Cluster beneran :D (foto: pixabay)

   Sebelum kembali merantau untuk pindah ke Palangkaraya, saya dan Bapa sempat berbincang dengan para tetangga klaster ini. Halaman yang luas tanpa terhalang pagar membuat anak-anak bebas bermain dari halaman rumah yang satu ke halaman rumah yang lain. Kayaknya kalau kompakan terus jadi klaster enak ya. 

  Suasana klaster ternyata tidak berlangsung lama. Saat mudik, salah satu tetangga klaster sudah membuat pagar. Disusul tetangga sebelahnya pada tahun berikutnya. Akhirnya tingga tersisa rumah saya dan rumah di sebelah yang belum memiliki pagar. Sedangkan tetangga satu gang semuanya sudah punya pagar tembok yang kokoh. Minder? Nggak juga. 

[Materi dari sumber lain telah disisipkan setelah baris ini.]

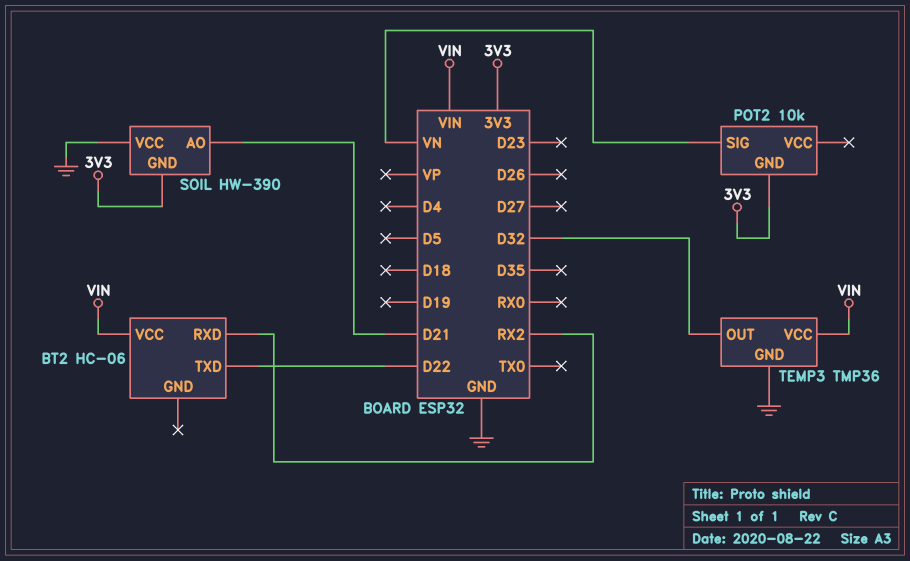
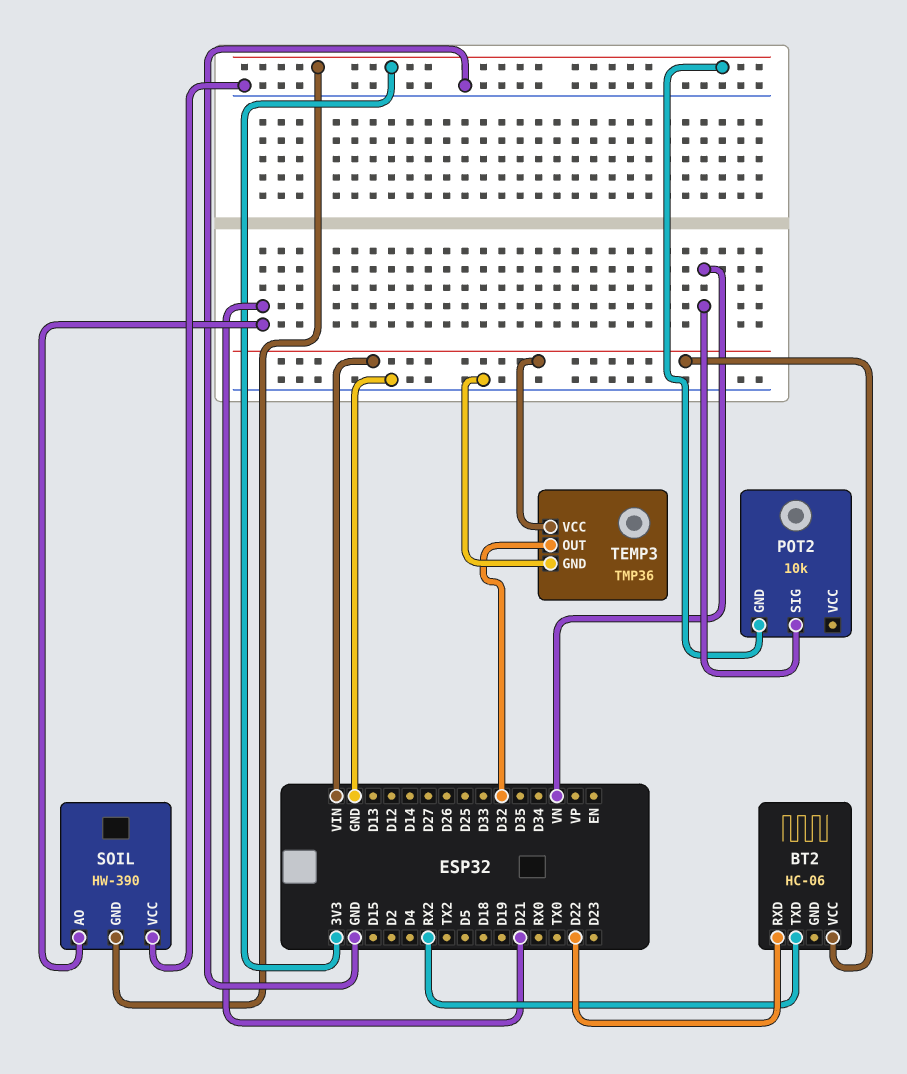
BT2 pin RXD: RX2 -> D22
BT2 pin TXD: D22 -> RX2

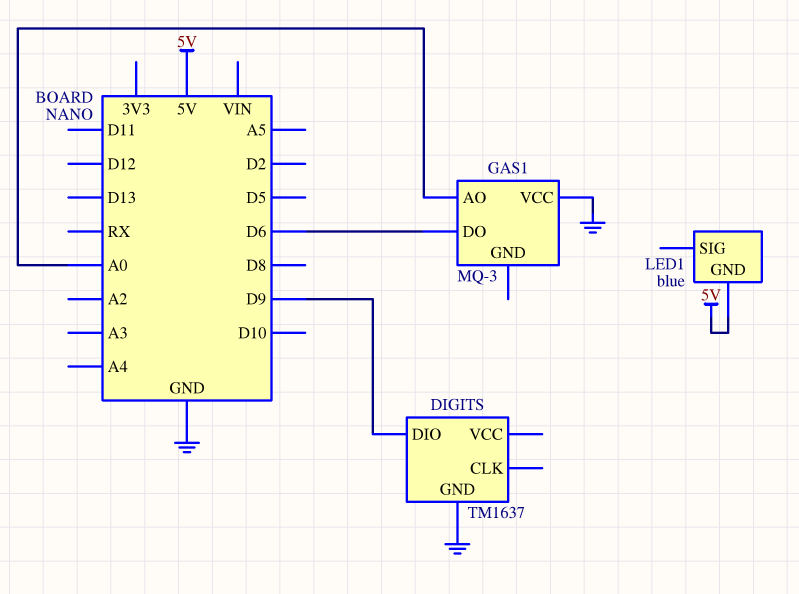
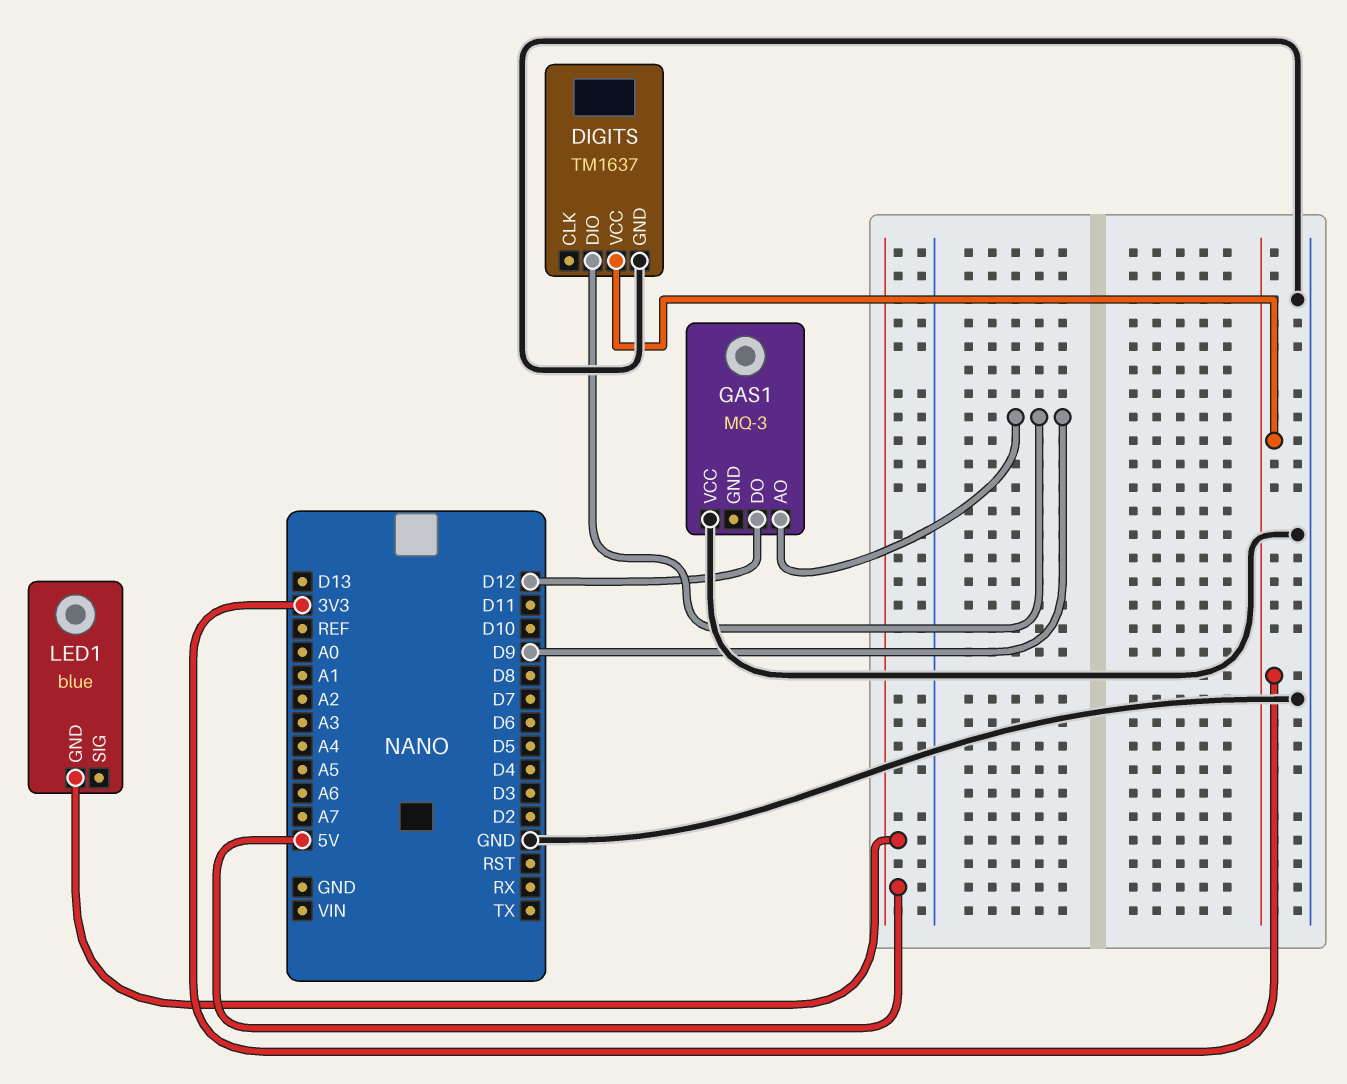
DIGITS pin VCC: none -> 3V3
GAS1 pin AO: A0 -> D9
GAS1 pin DO: D6 -> D12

  Rumah di sebelah saya adalah rumah kontrakan, jadi belum memungkinkan untuk dipagar. Pada tahun 2011, rumah tersebut akhirnya saya kontrak. Saya mengontrak rumah sebelah untuk Eyang karena kami sekeluarga sudah berhenti merantau dan akan menetap di Bogor. Kenapa harus ngontrak? Saya sudah punya tiga anak. Satu rumah kecil tidak cukup jika harus tinggal bareng dengan Eyang. Jadi, satu rumah khusus untuk Eyang karena barang-barang beliau juga cukup banyak dan tidak muat jika digabung dengan barang-barang milik keluarga saya.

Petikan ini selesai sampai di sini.